Bij gebreke van deze (tijdige toezending) van deze verklaring verliest deze beschikking zijn kracht en zal [naam minderjarige] in vrijheid moeten worden gesteld.
4.7
Er vanuit gaande dat de instemmingverklaring tijdig is ontvangen, geldt dat de kinderrechter aanleiding ziet een machtiging tot het doen opnemen en het doen verblijven in een accommodatie voor gesloten jeugdzorg te verlenen nu voldoende aannemelijk is geworden dat de jeugdige ernstige opgroei- of opvoedingsproblemen heeft die zijn ontwikkeling naar volwassenheid ernstig belemmeren en die maken dat de opneming en het verblijf in een accommodatie voor gesloten jeugdzorg noodzakelijk zijn om te voorkomen dat de jeugdige zich aan de zorg die hij nodig heeft, zal onttrekken of daaraan door anderen zal worden onttrokken.
4.8
De kinderrechter zal deze machtiging korter afgeven dan verzocht, namelijk voor een periode van vier maanden, derhalve tot 15 oktober 2011. De kinderrechter wil de vinger aan de pols houden en acht het van belang dat een eerder toetsingsmoment wordt ingebouwd. Dan kan beoordeeld worden welke behandeling wordt ingezet, wat de scholingsmogelijkheden zijn en wat de prognose is voor de verdere behandeling.
5. Beslissing
De kinderrechter:
5.1
Handhaaft de beschikking van 15 juni 2011 tot 13 juli 2011.
5.2
Verleent machtiging de jeugdige:
- -
[naam minderjarige],
te doen opnemen en te doen verblijven in een accommodatie voor gesloten jeugdzorg,
met ingang 13 juli 2011 tot 15 oktober 2011, onder de voorwaarde dat een nieuwe verklaring van een onafhankelijke gedragswetenschapper voor 13 juli 2011 wordt overgelegd.
5.3
Wijst af het meer of anders verzochte.
Deze beschikking is gegeven door mr. M.E. van Zutphen, kinderrechter, in tegenwoordigheid van M.P. Joukes, griffier, en in het openbaar uitgesproken op 28 juni 2011.

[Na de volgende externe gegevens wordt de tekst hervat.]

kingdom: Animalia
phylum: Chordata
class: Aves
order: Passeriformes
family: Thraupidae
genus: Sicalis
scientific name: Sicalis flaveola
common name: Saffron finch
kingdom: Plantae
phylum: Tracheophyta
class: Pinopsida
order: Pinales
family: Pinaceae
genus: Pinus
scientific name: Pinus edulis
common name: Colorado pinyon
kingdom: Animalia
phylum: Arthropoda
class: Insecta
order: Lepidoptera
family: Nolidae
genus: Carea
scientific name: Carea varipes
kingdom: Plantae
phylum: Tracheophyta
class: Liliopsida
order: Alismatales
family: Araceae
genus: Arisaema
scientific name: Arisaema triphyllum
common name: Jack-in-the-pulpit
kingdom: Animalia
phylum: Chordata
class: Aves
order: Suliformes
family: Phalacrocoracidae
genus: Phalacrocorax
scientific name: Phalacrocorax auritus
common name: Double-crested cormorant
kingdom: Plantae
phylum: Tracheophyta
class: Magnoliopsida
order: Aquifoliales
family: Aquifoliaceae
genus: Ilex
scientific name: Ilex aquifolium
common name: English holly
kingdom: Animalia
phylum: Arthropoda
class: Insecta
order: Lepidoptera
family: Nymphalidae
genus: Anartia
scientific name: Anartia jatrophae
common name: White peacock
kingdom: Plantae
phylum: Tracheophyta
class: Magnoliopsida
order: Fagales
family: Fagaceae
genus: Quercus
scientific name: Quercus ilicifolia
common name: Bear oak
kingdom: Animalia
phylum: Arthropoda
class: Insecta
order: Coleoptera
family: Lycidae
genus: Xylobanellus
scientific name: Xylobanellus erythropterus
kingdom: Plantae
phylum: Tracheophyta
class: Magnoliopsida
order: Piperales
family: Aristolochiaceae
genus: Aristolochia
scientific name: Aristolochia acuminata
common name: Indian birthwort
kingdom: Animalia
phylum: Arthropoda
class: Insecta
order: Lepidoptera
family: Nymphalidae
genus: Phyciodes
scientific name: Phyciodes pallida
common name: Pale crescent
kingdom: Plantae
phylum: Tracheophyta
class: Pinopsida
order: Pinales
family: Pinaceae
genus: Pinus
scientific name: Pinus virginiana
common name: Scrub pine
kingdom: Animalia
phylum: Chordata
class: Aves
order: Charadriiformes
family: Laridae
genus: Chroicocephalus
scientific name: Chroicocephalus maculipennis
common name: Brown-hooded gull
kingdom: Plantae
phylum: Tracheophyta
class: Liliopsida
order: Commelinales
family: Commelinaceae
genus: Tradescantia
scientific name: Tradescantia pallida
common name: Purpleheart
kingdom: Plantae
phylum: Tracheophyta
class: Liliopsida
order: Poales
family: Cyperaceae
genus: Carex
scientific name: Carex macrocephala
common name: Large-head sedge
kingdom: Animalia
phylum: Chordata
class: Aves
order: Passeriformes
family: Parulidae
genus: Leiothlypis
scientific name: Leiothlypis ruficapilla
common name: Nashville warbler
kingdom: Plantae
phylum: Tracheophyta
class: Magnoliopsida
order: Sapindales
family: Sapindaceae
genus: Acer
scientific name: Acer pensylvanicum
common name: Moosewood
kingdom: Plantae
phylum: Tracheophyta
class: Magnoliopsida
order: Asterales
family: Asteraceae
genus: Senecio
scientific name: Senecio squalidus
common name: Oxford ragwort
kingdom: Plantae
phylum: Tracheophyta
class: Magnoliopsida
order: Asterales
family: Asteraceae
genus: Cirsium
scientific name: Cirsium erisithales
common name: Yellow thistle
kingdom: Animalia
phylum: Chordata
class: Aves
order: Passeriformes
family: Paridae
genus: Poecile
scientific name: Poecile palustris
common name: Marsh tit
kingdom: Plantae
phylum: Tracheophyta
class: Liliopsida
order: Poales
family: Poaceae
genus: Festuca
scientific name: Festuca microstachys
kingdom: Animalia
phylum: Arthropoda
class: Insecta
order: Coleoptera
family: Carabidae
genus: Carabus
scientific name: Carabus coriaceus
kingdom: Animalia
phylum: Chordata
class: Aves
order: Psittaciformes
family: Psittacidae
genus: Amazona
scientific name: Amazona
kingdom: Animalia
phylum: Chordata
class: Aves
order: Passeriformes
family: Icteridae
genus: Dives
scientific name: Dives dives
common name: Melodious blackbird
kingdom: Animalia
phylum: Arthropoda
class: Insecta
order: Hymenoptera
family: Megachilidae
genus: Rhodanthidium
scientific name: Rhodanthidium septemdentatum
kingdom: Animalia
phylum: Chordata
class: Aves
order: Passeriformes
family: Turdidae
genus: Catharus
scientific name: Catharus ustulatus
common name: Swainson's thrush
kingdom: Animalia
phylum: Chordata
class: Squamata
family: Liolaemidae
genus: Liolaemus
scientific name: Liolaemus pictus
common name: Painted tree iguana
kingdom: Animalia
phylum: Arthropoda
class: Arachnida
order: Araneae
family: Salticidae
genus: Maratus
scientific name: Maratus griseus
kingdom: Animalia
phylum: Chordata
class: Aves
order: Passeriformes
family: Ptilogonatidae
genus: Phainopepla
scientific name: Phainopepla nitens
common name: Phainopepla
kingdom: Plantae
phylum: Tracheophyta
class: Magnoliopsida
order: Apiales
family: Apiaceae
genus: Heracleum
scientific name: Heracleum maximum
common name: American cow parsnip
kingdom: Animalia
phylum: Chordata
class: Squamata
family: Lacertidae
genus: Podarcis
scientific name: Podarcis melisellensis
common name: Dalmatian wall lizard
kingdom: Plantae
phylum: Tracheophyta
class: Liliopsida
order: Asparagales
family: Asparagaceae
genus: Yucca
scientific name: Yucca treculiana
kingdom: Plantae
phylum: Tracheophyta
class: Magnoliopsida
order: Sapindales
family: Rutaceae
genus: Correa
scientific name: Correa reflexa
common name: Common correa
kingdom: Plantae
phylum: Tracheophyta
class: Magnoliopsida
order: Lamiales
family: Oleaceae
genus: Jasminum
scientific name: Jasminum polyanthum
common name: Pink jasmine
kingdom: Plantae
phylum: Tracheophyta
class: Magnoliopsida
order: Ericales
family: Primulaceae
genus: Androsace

Tegen deze beschikking kan door tussenkomst van een advocaat hoger beroep worden ingesteld bij het gerechtshof te Amsterdam. De verzoekende partij en verschenen belanghebbenden dienen het hoger beroep binnen de termijn van drie maanden na de dag van de uitspraak in te stellen. Andere belanghebbenden dienen het beroep in te stellen binnen drie maanden na de betekening van deze beschikking of nadat deze aan hen op andere wijze bekend is geworden.